In contrast, a recent publication by Greenaway et al. (2011), reported 10-fold lower lacosamide concentrations in saliva than in serum and concluded from their results that lacosamide has high (90%) protein binding. The differences in findings for protein binding (90% for Greenaway et al. using serum samples, and <15% for our results using plasma samples, Fountain et al. ) may be due to a difference in methodology. To determine free lacosamide plasma concentrations, Greenaway et al. used a microfiltration (Amicon Centrifree Micropartition System; Amicon, Stonehouse, United Kingdom) and centrifuged the system at 25°C rather than physiologic temperature (37°C); whereas Fountain et al. determined lacosamide binding by equilibrium dialysis at 37°C using plasma from lacosamide-naive patients with epilepsy 12 h following an infusion of 300 mg lacosamide. The equilibrium dialysis results support the salivary concentrations reported in the present study, indicating that lacosamide has low (<15%) protein binding.
Point estimates of the lacosamide syrup-to-tablet ratio in plasma were close to 1 for AUC(0–tz) and Cmax , and the 90% CIs were within the accepted bioequivalence range of 0.80–1.25. Therefore, 20 mL of a 10 mg/mL lacosamide syrup (200 mg) was shown to be bioequivalent to two 100-mg lacosamide tablets.

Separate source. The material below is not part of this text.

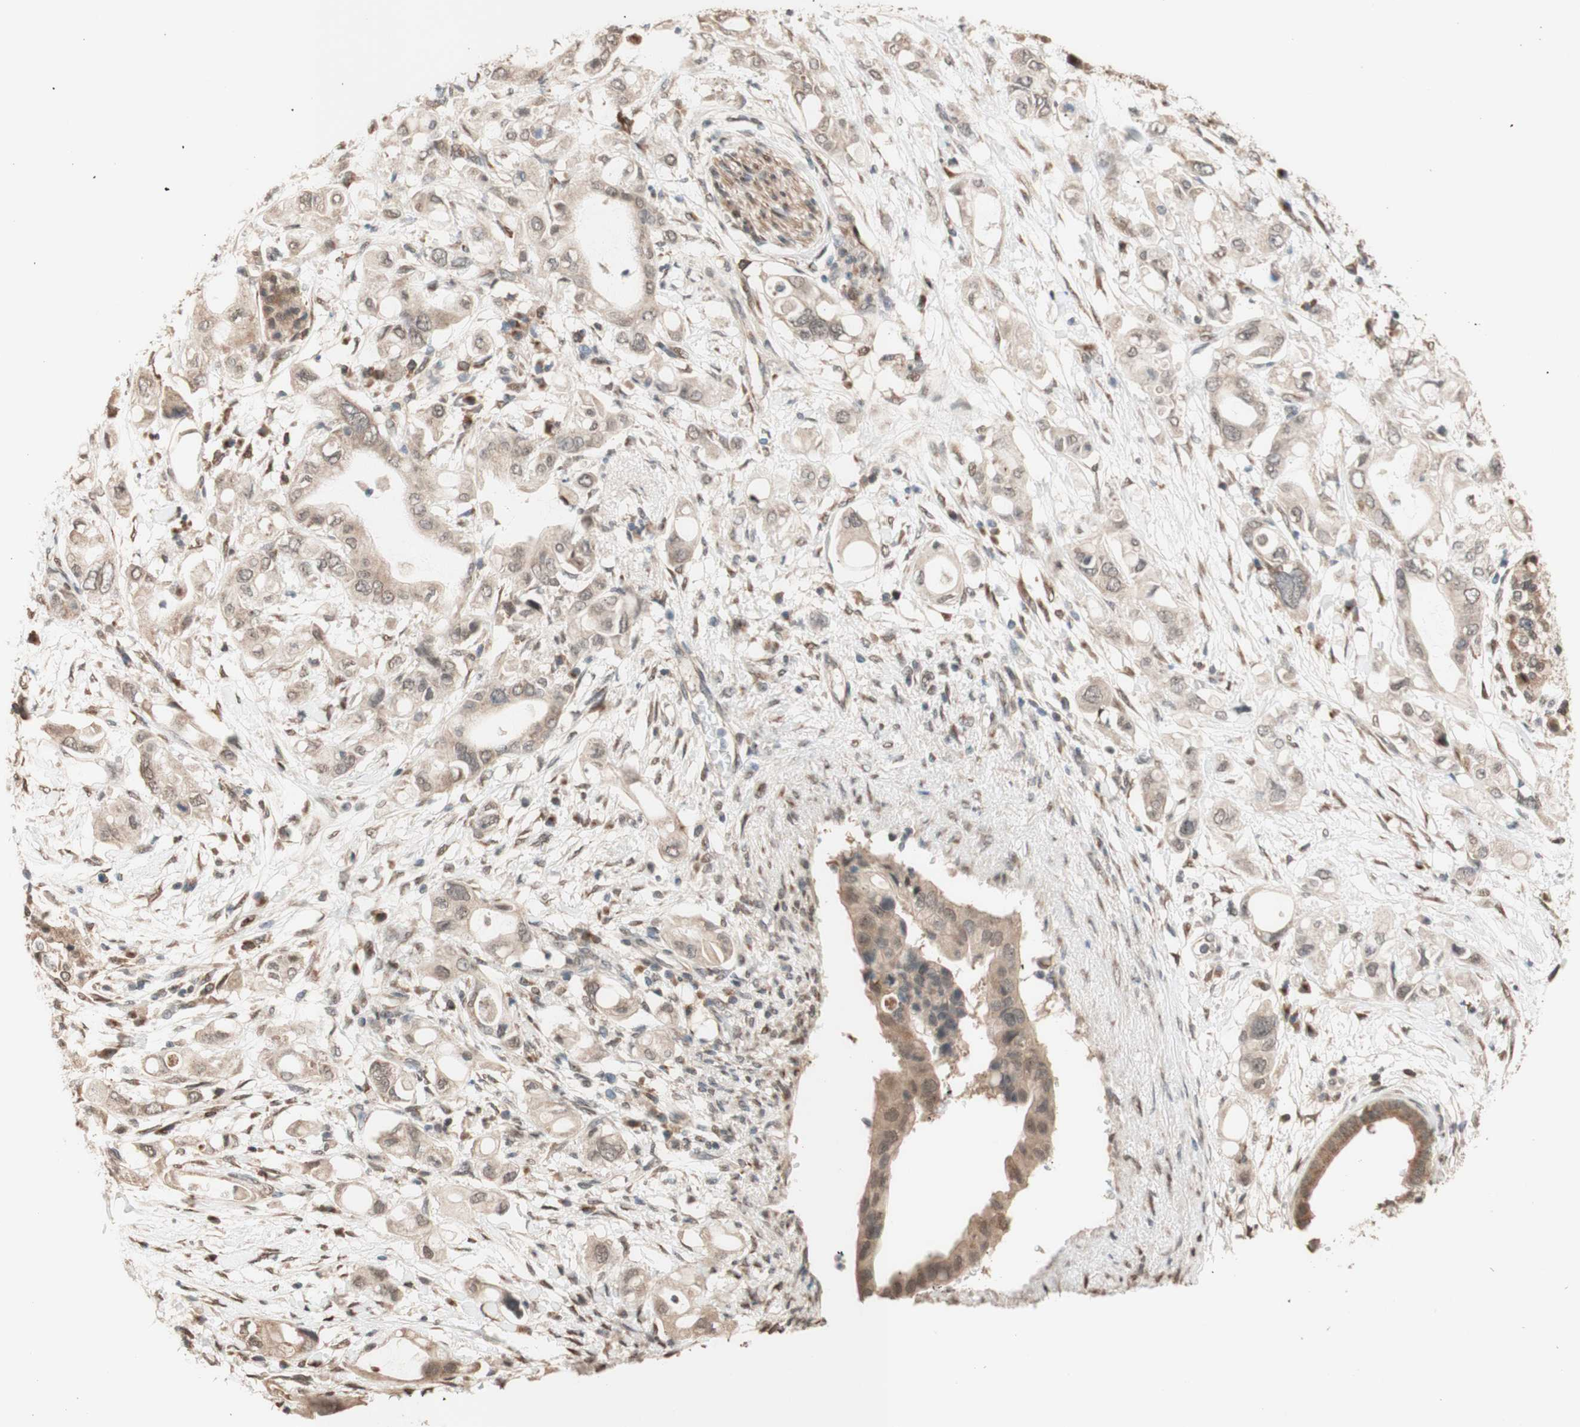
{"staining": {"intensity": "moderate", "quantity": ">75%", "location": "cytoplasmic/membranous"}, "tissue": "pancreatic cancer", "cell_type": "Tumor cells", "image_type": "cancer", "snomed": [{"axis": "morphology", "description": "Adenocarcinoma, NOS"}, {"axis": "topography", "description": "Pancreas"}], "caption": "Adenocarcinoma (pancreatic) stained with DAB IHC exhibits medium levels of moderate cytoplasmic/membranous expression in approximately >75% of tumor cells.", "gene": "CCNC", "patient": {"sex": "female", "age": 56}}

Overall, the tablet and syrup formulations of 200 mg lacosamide were well tolerated. All reported AEs were mild or moderate in intensity and all resolved by the end of the trial. No clinically relevant changes in laboratory and ECG parameters or vital signs were observed.

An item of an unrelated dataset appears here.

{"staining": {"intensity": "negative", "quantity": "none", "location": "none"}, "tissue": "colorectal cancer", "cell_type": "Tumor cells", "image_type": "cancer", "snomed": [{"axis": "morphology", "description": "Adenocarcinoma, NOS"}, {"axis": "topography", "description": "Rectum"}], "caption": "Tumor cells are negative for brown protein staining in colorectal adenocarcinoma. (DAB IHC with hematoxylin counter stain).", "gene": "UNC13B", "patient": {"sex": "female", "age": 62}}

In conclusion, the results from this trial demonstrate the bioequivalence, safety, and tolerability of the tablet and syrup formulations of 200 mg lacosamide in healthy individuals. The trial results also support the use of saliva samples to estimate lacosamide PK parameters immediately following tablet intake and 1–2 h after syrup administration. Both saliva and plasma sampling effectively described the PK of lacosamide in the central circulation.
This study was funded by UCB Pharma, Germany. Writing and editorial support was provided by Apurva Davé, PhD, of Prescott Medical Communications Group in Chicago, Illinois, U.S.A. The authors also wish to thank Azita Tofighy, PhD, of UCB Pharma for her assistance in the development of this manuscript.
W. Cawello, H. Bökens, B. Nickel, and J-O. Andreas are employees of UCB Pharma and have no financial disclosures. A. Halabi does not have any conflicts of interest to disclose. We confirm that we have read the Journal’s position on issues involved in ethical publication and affirm that this report is consistent with those guidelines.